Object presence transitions
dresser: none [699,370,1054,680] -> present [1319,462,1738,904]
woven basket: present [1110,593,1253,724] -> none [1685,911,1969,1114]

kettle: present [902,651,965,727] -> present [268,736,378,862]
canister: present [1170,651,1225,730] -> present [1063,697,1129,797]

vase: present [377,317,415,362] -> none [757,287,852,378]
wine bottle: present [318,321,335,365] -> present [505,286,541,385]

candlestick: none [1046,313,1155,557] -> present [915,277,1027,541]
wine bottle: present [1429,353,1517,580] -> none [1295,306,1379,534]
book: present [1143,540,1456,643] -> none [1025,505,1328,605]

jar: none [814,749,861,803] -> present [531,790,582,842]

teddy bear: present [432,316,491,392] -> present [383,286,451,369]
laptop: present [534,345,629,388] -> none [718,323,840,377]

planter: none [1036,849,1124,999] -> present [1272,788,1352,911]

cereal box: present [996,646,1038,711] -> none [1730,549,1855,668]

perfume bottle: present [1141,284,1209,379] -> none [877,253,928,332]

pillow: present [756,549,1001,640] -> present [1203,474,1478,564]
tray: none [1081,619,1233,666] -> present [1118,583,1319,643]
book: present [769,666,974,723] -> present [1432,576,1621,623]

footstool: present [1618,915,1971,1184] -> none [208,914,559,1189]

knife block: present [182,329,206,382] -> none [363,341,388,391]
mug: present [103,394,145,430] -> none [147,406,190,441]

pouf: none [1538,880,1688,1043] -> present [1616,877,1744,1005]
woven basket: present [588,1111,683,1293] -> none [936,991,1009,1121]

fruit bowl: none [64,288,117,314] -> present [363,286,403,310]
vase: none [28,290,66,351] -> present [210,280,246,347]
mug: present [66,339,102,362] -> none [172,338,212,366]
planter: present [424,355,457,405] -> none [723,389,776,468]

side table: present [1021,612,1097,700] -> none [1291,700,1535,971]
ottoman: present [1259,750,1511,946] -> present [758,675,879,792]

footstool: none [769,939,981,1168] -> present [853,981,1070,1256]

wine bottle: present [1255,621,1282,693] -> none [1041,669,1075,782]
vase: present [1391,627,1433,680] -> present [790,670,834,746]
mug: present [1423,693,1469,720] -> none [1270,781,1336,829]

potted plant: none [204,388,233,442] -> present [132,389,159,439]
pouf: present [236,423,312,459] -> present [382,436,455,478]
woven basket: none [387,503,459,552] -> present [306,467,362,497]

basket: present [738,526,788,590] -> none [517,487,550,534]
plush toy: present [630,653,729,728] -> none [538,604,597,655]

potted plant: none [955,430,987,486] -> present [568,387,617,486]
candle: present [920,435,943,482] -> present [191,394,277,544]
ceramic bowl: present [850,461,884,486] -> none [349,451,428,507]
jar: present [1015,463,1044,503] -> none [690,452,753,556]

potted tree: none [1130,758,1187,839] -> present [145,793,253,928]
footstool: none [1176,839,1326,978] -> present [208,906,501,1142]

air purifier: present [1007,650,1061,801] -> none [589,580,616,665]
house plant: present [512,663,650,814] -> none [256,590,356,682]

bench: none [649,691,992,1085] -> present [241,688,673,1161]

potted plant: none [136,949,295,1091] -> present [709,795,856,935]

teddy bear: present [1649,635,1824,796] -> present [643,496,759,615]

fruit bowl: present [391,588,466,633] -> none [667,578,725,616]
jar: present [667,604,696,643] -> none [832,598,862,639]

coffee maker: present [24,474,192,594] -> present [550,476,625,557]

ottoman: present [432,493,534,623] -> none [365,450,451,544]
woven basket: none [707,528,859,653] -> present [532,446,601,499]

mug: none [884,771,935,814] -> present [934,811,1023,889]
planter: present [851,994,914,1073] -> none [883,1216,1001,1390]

> **TASK INSTRUCTIONS**:
Return exactly, and only, the lines above starting at the line that contains "mug: present [103,394,145,430]" and ending at the line that contains "fruit bowl: present".

> **TASK ANSWER**:
mug: present [103,394,145,430] -> none [147,406,190,441]

pouf: none [1538,880,1688,1043] -> present [1616,877,1744,1005]
woven basket: present [588,1111,683,1293] -> none [936,991,1009,1121]

fruit bowl: none [64,288,117,314] -> present [363,286,403,310]
vase: none [28,290,66,351] -> present [210,280,246,347]
mug: present [66,339,102,362] -> none [172,338,212,366]
planter: present [424,355,457,405] -> none [723,389,776,468]

side table: present [1021,612,1097,700] -> none [1291,700,1535,971]
ottoman: present [1259,750,1511,946] -> present [758,675,879,792]

footstool: none [769,939,981,1168] -> present [853,981,1070,1256]

wine bottle: present [1255,621,1282,693] -> none [1041,669,1075,782]
vase: present [1391,627,1433,680] -> present [790,670,834,746]
mug: present [1423,693,1469,720] -> none [1270,781,1336,829]

potted plant: none [204,388,233,442] -> present [132,389,159,439]
pouf: present [236,423,312,459] -> present [382,436,455,478]
woven basket: none [387,503,459,552] -> present [306,467,362,497]

basket: present [738,526,788,590] -> none [517,487,550,534]
plush toy: present [630,653,729,728] -> none [538,604,597,655]

potted plant: none [955,430,987,486] -> present [568,387,617,486]
candle: present [920,435,943,482] -> present [191,394,277,544]
ceramic bowl: present [850,461,884,486] -> none [349,451,428,507]
jar: present [1015,463,1044,503] -> none [690,452,753,556]

potted tree: none [1130,758,1187,839] -> present [145,793,253,928]
footstool: none [1176,839,1326,978] -> present [208,906,501,1142]

air purifier: present [1007,650,1061,801] -> none [589,580,616,665]
house plant: present [512,663,650,814] -> none [256,590,356,682]

bench: none [649,691,992,1085] -> present [241,688,673,1161]

potted plant: none [136,949,295,1091] -> present [709,795,856,935]

teddy bear: present [1649,635,1824,796] -> present [643,496,759,615]

fruit bowl: present [391,588,466,633] -> none [667,578,725,616]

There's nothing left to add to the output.